> Aim of the exercise: Quote every line of the listing below verbatim, leaving out the pictures.

> Stored data entries:

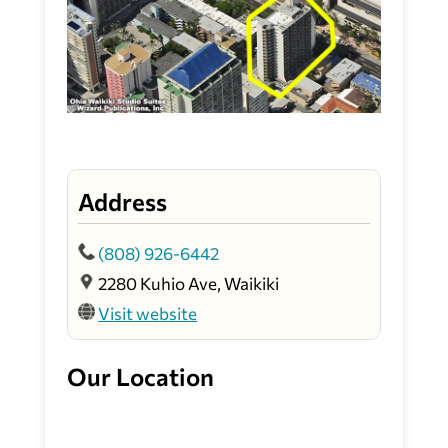
Address
(808) 926-6442
2280 Kuhio Ave, Waikiki
Visit website
Our Location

> Result of this exercise:
Address
(808) 926-6442
2280 Kuhio Ave, Waikiki
Visit website
Our Location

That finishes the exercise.